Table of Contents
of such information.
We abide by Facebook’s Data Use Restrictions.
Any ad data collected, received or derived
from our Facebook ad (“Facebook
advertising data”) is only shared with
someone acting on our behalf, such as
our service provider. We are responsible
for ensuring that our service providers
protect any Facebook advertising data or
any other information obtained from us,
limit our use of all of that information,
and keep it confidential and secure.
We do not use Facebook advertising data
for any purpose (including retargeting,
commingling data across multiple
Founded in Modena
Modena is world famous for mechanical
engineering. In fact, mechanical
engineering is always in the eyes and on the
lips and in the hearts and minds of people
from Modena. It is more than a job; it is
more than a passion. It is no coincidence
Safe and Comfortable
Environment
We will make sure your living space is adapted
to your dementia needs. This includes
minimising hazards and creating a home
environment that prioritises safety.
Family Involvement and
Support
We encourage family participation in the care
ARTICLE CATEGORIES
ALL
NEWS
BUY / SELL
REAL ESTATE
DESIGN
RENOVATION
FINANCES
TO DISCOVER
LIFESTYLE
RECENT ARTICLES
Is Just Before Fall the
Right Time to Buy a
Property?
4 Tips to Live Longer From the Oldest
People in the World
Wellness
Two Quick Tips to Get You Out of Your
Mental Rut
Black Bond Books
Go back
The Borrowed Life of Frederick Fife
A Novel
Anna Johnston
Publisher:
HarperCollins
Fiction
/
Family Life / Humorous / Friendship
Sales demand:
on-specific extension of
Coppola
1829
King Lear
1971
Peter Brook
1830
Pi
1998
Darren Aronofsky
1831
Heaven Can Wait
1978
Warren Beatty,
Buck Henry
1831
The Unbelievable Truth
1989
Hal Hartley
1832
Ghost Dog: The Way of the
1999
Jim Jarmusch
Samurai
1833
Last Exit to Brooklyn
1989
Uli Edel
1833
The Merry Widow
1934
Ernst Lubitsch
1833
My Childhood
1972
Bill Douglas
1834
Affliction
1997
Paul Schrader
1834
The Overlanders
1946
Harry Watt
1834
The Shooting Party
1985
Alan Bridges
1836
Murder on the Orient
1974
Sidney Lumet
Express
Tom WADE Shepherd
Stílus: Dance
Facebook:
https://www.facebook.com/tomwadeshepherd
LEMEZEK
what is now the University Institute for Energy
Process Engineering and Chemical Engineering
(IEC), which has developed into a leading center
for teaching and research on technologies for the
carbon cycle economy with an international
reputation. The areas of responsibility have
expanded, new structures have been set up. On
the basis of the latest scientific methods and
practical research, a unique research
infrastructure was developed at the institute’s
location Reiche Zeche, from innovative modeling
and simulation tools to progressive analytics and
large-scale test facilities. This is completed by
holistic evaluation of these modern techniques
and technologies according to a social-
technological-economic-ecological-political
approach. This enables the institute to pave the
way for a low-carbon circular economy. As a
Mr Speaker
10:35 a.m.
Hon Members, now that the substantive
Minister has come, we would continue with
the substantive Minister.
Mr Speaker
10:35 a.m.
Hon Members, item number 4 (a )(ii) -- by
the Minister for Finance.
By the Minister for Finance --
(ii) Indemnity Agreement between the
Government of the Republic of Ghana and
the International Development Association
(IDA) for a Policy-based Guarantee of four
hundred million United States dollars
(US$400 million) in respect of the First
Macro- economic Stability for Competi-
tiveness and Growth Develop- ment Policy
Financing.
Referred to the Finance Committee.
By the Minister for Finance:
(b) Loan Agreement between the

──────────────────────────────

ACTIVITY
Find where the line with "Minister has come, we would continue with" sits in the material above, then copy exactly from it through the line with "Government of the Republic of Ghana and". Add no other line.

RESPONSE BOX
Minister has come, we would continue with
the substantive Minister.
Mr Speaker
10:35 a.m.
Hon Members, item number 4 (a )(ii) -- by
the Minister for Finance.
By the Minister for Finance --
(ii) Indemnity Agreement between the
Government of the Republic of Ghana and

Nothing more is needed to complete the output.